Question

Figure shows a network of capacitors where the numbers indicates capacitances in micro Farad. The value of capacitance C if the equivalent capacitance between point A and B is to be 1 $\mu F$ is :

• A. $\frac{32}{23}\mu F$
• B. $\frac{31}{23}\mu F$
• C. $\frac{33}{23}\mu F$
• D. $\frac{34}{23}\mu F$

Answer 1

The correct option is A $\frac{32}{23}\mu F$

Between points $E$ and $D$ :

$12\mu F$ and $6\mu F$ are connected in series, So replace them with a single capacitor $C^{\prime }$

$\therefore$ $C^{\prime }=\frac{12\times 6}{12+6}=4\mu F$

Now this $4\mu F$ is connected in parallel with another $4\mu F$ capacitor.

Equivalent capacitance between $E$ and $D$ $C_{ED}=4\mu F+4\mu F=8\mu F$

Now this $8\mu F$ is connected in series with another $1\mu F$ capacitor.

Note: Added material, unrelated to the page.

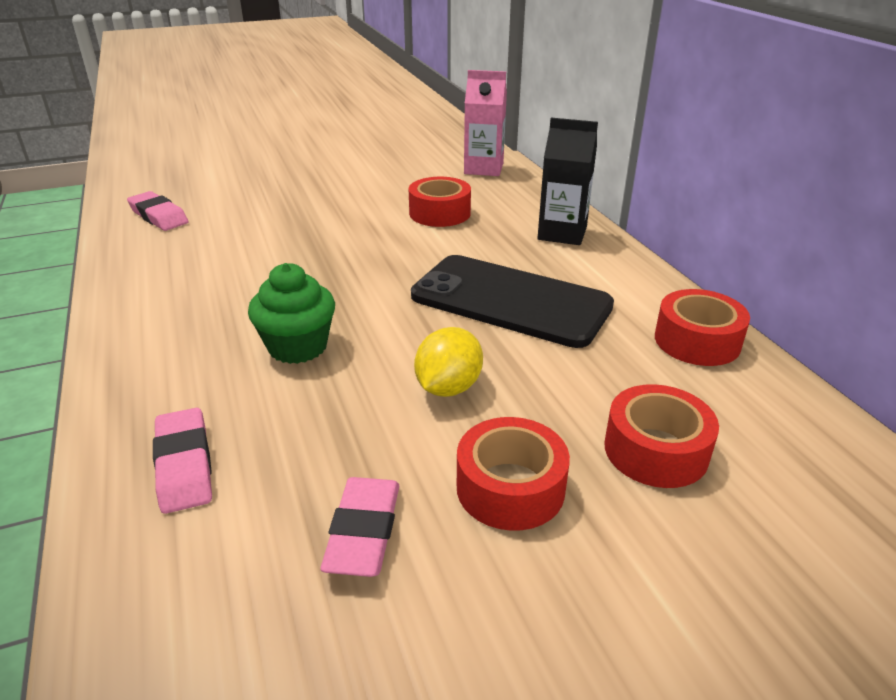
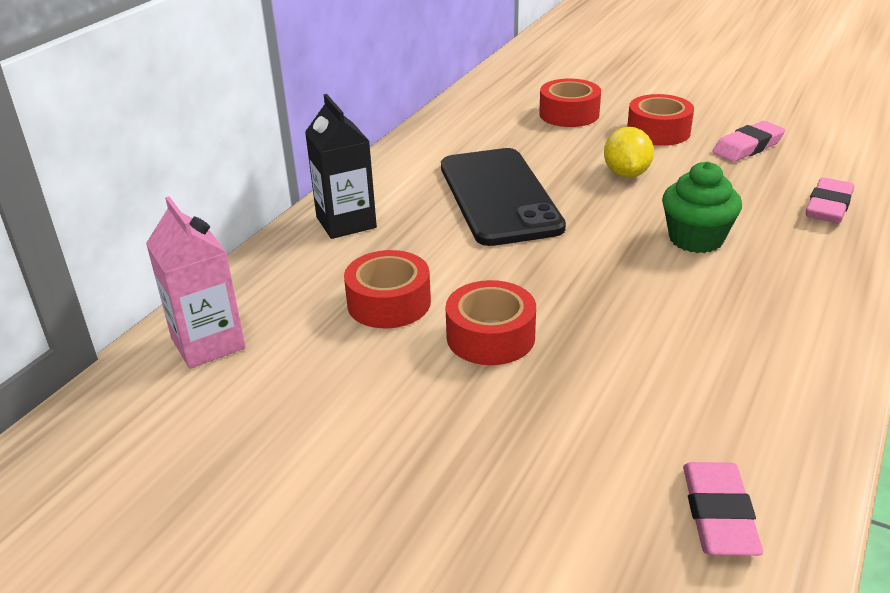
camera: 130 degrees left, 0 degrees up
(448, 387) = (626, 174): yellow lemon -> yellow lemon turned 75 degrees counterclockwise
(697, 341) = (447, 131): red tape -> red tape (490, 336)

Equivalent capacitance between $R$ and $D$ $C_{RD}=\frac{1\times 8}{1+8}=\frac{8}{9}\mu F$

Between points $P$ and $Q$ :

Equivalent capacitance between points $P$ and $Q$, $C_{PQ}=2\mu F+2\mu F=4\mu F$

This $4\mu F$ is connected in series with another $8\mu F$ capacitor.

Equivalent capacitance between $R$ and $Q$ $C_{RQ}=\frac{4\times 8}{4+8}=\frac{8}{3}\mu F$

Equivalent capacitance between $R$ and $B$ $C_{RB}=\frac{8}{3}\mu F+\frac{8}{9}\mu F=\frac{32}{9}\mu F$

Equivalent capacitance between $A$ and $B$ $C_{AB}=\frac{C\times \frac{32}{9}}{C+\frac{32}{9}}$

$\therefore$ $1\mu F=\frac{\frac{32}{9}C}{C+\frac{32}{9}}$ $⟹C=\frac{32}{23}\mu F$